While most students, staff, and faculty are preparing and/or cramming for Finals Week here at JSRCC, there is currently an even more epic struggle unfolding on television. The final season of LOST is playing out on millions of screens across the world and, as it does, fans in online communities theorize over the meaning of the island’s mysteries and the intertwined lives of its inhabitants. Will the Smoke Monster succeed in his plan to escape his bonds on the Island? Will the Losties manage to survive the showdown and ultimately realize their destiny? Is the fate of humanity as we know it hanging in the balance? How can I possibly concentrate on my studies when these questions are being answered at 9pm every Tuesday?
Now I know what you’re thinking. Is a librarian really advocating for a television show rather than fighting the good fight for books and literacy? The answer is this: I’m doing both. The intricate themes, in-depth character development, and complex plot construction on LOST have been praised by critics and audiences alike as some of the best writing ever seen on television. Many fans attribute this phenomenon not only to the talents of the writers tasked with the job, but furthermore to the very literariness of the show itself.

---+---

AIM 1: Rewrite the passage about LOST between "Now I know what" and "the show itself.", inclusive, putting "TV" in place of "television".
AIM 2: Extend the librarian's piece on the television show LOST, picking up after its final sentence.

LISTED RECORDS:

---+---

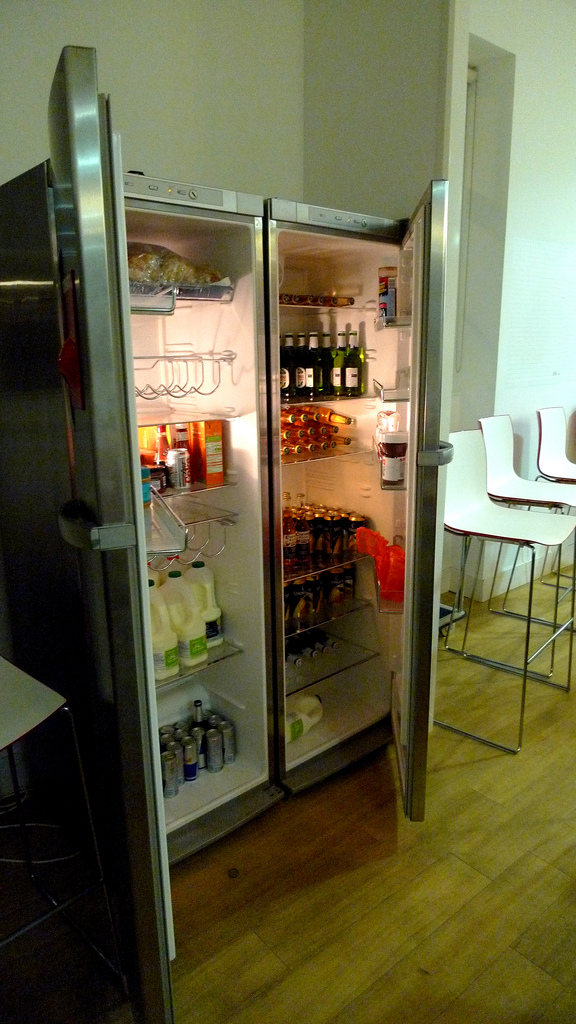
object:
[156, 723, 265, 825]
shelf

---+---

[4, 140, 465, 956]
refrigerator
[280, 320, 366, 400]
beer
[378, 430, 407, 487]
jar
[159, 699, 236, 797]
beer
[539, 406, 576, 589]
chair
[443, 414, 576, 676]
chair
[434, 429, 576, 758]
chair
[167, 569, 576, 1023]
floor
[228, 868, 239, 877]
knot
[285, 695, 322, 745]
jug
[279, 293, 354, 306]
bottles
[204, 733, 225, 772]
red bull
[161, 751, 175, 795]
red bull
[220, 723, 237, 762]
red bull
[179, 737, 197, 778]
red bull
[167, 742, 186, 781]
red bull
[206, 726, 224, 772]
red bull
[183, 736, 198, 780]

---+---

REPLY 1:
Now I know what you’re thinking. Is a librarian really advocating for a TV show rather than fighting the good fight for books and literacy? The answer is this: I’m doing both. The intricate themes, in-depth character development, and complex plot construction on LOST have been praised by critics and audiences alike as some of the best writing ever seen on TV. Many fans attribute this phenomenon not only to the talents of the writers tasked with the job, but furthermore to the very literariness of the show itself.

REPLY 2:
Hardcore LOST fans have identified over ninety works of literature referenced within the show. Some of these books can be found strategically placed in the background of a scene, others are conspicuously read by characters, and many have direct connections to the overarching themes found within the show.
Here are just a few of the titles:
An Occurrence at Owl Creek Bridge by Ambrose Bierce
In this Civil War-era short story, a man waits to be hanged at the titular bridge by two soldiers. In the moments before the man’s death, time seems to distort and slow down, and he considers the possibility of escape if the rope were to snap. The reader is drawn into the man’s past by way of a flashback that is eventually broken by the snapping rope and the man’s apparent escape. He makes his way back to his wife and attempts to embrace her, but before he can, he is enveloped in a blinding white light. In the end, the man is revealed dead at the end of his noose, all of the action having taken place in his mind in the mere seconds before his death.
Is everything occurring on the island simply a hallucinatory dream? Are the Losties themselves already dead? Theories abound folks!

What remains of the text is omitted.